The Meta Twist: 5.1 Organized This Post
Here's a fun one.
When I decided to write this blog post, I needed to organize my raw notes. So I pointed OpenClaw at GLM-5.1 and said "summarize what I did with GLM-5." The structured breakdown it returned became the skeleton of this post.
Would GLM-5 have organized it this cleanly? Hard to say. But 5.1 caught the context I threw at it and pulled out a structured breakdown: MidWayDer auto-dev experience, EtherBot usage, CrewAI role assignment, pros and cons, pricing tier, expectations for 5.1. Clean categorization, no fluff.
Maybe this is what 28% improvement feels like in practice. Benchmark numbers are abstract. "I asked it to organize my notes and got a usable structure back" — that's concrete.
What I'm Watching For
The biggest question: does 28% better on coding benchmarks translate to better auto-dev quality?
The weak point with GLM-5 was unstable UI and feature quality in MidWayDer auto-development. If 5.1 has improved there, I'm re-enabling the auto-dev-pd cron. Unlimited calls plus better code quality could mean actually useful code accumulating while I sleep.

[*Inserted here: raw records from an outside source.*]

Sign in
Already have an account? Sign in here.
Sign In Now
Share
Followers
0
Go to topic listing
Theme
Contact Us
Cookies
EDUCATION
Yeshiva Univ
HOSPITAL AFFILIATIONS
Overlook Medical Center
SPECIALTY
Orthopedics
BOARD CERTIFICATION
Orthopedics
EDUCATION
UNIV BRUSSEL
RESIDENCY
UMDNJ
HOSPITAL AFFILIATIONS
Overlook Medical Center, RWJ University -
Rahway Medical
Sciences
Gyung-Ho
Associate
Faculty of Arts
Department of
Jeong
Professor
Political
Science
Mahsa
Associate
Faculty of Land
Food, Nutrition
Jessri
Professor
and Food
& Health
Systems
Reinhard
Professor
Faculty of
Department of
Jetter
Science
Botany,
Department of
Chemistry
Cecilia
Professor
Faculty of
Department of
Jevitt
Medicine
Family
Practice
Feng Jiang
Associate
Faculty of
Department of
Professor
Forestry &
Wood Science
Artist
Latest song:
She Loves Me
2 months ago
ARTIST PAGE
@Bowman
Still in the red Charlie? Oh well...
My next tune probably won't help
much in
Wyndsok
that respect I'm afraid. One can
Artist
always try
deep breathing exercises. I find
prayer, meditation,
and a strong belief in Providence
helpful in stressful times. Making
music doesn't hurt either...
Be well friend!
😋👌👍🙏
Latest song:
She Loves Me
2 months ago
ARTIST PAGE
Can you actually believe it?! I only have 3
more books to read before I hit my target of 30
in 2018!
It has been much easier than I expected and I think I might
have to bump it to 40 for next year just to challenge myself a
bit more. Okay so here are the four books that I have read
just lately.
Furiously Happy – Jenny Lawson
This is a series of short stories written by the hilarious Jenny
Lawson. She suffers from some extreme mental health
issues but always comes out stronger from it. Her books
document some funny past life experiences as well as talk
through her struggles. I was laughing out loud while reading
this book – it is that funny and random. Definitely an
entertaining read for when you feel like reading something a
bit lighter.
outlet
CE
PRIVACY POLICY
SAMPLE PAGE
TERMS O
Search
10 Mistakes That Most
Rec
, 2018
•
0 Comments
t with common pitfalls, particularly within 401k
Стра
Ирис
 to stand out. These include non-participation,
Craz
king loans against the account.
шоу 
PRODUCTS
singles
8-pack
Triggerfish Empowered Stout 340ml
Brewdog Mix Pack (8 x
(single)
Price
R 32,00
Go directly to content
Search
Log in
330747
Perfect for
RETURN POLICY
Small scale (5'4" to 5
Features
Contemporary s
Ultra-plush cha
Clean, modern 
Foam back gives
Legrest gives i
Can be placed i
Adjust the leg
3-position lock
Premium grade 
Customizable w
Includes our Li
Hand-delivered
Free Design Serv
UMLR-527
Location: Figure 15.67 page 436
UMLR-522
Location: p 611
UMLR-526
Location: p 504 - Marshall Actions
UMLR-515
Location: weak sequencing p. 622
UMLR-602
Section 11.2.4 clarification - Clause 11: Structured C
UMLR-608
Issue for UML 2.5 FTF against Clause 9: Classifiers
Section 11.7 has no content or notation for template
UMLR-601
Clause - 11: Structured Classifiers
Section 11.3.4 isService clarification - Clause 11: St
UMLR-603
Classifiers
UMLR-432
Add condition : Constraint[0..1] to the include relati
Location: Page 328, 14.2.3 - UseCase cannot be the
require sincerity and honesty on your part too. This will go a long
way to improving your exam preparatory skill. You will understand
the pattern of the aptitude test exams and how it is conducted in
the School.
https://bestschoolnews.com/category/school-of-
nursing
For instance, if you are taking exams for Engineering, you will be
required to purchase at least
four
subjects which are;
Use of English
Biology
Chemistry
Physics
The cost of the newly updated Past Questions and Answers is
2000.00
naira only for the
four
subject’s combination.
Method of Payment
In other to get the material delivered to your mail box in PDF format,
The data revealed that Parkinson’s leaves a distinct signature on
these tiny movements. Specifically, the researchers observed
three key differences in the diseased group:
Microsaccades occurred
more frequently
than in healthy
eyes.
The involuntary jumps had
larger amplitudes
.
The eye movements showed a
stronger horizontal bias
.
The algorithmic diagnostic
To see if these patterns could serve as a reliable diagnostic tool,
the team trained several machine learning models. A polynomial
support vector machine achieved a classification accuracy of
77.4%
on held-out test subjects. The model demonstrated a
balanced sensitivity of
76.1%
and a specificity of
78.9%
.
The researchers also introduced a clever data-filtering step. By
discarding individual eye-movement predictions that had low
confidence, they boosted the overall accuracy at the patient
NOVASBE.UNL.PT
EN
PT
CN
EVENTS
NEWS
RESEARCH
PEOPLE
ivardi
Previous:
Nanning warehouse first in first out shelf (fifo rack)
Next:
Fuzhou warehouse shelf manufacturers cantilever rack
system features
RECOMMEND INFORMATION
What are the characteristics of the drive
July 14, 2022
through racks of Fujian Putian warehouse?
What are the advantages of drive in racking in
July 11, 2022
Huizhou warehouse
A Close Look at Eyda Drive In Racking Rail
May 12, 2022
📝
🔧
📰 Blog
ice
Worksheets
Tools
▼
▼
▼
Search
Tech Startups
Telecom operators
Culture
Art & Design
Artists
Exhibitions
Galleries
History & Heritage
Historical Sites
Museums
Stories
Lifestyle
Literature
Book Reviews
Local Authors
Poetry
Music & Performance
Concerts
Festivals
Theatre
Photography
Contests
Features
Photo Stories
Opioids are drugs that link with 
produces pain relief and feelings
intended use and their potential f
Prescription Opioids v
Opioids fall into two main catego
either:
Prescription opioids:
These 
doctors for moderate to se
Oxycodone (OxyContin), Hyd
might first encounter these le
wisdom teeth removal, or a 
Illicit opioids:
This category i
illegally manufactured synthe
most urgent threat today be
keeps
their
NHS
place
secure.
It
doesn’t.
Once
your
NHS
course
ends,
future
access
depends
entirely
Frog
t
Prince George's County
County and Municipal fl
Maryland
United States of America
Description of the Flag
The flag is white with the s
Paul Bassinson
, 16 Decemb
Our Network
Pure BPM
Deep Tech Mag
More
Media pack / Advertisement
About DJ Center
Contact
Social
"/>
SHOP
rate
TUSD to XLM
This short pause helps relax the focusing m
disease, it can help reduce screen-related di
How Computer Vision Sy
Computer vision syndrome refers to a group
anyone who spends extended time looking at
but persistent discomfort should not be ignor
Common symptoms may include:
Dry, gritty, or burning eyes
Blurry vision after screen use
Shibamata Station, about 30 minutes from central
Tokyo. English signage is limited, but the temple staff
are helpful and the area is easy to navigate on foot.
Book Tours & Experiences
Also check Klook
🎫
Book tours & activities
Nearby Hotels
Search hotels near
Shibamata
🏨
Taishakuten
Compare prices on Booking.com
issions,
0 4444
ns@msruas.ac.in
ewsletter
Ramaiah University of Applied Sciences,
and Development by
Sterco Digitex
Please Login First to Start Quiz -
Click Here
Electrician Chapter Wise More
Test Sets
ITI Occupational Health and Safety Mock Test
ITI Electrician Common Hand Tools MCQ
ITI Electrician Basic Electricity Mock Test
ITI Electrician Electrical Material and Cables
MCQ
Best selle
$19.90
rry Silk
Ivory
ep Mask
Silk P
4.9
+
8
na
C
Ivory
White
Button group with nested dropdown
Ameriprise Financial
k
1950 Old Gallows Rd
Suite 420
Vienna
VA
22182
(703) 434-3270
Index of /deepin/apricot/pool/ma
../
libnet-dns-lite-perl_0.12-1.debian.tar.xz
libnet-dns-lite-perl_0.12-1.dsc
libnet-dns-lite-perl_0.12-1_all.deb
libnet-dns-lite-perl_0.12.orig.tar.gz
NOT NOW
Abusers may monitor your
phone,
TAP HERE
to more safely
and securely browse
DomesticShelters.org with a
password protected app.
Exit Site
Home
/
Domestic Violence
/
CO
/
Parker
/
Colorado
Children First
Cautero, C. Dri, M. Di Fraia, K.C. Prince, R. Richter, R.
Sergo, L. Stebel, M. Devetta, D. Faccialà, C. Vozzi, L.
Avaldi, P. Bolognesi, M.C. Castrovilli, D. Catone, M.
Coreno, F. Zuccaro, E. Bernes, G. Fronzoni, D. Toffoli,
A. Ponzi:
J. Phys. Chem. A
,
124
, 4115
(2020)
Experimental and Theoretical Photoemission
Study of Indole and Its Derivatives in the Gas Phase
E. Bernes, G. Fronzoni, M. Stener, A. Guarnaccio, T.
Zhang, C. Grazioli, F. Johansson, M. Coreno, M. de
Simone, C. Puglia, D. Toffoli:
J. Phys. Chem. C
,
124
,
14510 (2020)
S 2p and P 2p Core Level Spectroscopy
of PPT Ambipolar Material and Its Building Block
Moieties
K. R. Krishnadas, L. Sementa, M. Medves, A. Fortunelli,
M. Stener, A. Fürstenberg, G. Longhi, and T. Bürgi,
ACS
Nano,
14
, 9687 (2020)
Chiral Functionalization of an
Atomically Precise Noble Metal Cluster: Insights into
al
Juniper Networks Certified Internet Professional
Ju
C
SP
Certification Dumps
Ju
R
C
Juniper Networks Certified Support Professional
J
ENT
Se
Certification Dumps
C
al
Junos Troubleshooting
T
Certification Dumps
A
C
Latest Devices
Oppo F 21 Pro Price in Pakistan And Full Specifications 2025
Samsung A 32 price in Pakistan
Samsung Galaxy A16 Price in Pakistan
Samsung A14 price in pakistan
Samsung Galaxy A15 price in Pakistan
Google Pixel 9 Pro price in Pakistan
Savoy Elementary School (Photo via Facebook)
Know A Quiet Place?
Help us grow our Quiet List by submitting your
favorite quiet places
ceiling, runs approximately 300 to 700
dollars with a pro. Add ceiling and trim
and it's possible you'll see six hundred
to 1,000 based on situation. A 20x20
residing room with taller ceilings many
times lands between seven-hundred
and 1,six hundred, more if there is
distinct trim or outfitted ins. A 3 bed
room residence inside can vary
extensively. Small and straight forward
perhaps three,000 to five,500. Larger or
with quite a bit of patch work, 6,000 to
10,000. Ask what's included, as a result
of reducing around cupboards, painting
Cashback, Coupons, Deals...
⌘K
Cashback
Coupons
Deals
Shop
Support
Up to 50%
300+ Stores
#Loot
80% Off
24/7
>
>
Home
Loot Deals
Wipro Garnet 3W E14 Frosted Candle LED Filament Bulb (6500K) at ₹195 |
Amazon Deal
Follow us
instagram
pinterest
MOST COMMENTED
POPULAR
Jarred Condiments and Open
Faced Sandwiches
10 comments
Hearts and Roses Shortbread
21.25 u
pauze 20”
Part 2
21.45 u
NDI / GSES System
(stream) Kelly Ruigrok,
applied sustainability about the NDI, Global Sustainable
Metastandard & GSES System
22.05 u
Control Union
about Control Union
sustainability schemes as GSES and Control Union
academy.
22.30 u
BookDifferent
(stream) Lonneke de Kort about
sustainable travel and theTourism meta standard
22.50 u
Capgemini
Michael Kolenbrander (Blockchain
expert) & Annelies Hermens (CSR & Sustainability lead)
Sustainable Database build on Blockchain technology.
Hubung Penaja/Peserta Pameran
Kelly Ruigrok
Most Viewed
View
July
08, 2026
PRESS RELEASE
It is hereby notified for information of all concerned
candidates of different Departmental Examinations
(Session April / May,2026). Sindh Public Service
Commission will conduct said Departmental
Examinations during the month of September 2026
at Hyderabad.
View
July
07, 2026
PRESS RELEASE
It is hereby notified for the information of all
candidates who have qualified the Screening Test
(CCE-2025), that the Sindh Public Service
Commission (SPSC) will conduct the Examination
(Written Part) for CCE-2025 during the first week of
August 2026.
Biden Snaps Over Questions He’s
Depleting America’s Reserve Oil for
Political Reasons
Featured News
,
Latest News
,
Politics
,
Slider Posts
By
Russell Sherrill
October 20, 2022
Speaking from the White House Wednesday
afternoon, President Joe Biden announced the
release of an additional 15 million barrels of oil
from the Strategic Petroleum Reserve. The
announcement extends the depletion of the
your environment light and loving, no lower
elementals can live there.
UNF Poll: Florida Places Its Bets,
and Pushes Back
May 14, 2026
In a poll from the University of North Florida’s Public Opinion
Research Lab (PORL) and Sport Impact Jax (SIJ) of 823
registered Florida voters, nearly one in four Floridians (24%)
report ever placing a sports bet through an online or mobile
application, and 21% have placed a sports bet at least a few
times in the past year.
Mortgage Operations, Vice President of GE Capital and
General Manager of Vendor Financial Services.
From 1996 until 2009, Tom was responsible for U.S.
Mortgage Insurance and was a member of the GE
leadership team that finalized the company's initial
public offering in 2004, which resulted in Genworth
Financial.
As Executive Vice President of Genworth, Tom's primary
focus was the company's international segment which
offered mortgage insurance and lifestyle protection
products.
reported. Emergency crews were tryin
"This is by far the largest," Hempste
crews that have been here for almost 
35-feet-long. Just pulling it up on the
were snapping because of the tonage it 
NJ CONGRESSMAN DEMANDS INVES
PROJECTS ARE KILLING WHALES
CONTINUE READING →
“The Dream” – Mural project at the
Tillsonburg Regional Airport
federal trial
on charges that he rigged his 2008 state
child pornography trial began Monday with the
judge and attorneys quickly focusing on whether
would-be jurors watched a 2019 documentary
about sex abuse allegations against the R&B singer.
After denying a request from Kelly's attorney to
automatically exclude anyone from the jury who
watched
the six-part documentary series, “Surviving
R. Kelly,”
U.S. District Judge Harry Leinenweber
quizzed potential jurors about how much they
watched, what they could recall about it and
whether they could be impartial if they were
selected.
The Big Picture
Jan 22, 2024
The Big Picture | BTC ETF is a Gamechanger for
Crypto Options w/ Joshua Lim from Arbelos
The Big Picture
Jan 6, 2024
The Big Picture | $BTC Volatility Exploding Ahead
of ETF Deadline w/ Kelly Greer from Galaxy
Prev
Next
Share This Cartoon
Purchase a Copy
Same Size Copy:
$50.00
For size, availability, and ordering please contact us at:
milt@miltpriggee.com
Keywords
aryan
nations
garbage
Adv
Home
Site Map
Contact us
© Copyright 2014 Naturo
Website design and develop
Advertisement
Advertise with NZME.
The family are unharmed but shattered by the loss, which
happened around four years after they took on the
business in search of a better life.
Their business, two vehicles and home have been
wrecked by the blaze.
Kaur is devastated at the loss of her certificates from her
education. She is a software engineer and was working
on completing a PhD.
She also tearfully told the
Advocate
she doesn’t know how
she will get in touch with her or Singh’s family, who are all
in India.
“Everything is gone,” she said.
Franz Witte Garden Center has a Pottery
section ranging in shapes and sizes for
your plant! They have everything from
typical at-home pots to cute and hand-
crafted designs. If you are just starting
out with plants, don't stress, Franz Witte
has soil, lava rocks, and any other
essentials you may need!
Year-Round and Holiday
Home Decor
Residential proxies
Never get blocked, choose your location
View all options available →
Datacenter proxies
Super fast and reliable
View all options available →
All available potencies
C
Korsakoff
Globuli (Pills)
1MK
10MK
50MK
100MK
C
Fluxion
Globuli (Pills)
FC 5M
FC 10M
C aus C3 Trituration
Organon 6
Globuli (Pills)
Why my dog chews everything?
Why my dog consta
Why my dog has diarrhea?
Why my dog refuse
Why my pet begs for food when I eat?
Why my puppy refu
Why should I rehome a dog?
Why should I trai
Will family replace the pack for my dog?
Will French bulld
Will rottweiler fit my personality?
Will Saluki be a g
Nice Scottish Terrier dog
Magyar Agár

Opus still wins in certain areas. 1M token ultra-long context, extreme-depth reasoning, complex multi-step agent workflows. That's a structural gap that 5.1 probably won't close overnight. But if 94.6% of daily coding tasks hit Opus-level quality, the "daily" side of my "GLM for daily, Claude for heavy" strategy gets a lot more robust.
$80 per quarter for this level of quality. For someone juggling side projects, that's close to optimal cost-performance.
"Two months with 5 taught me where the ceiling was. Now I get to find out how far 5.1 pushed it."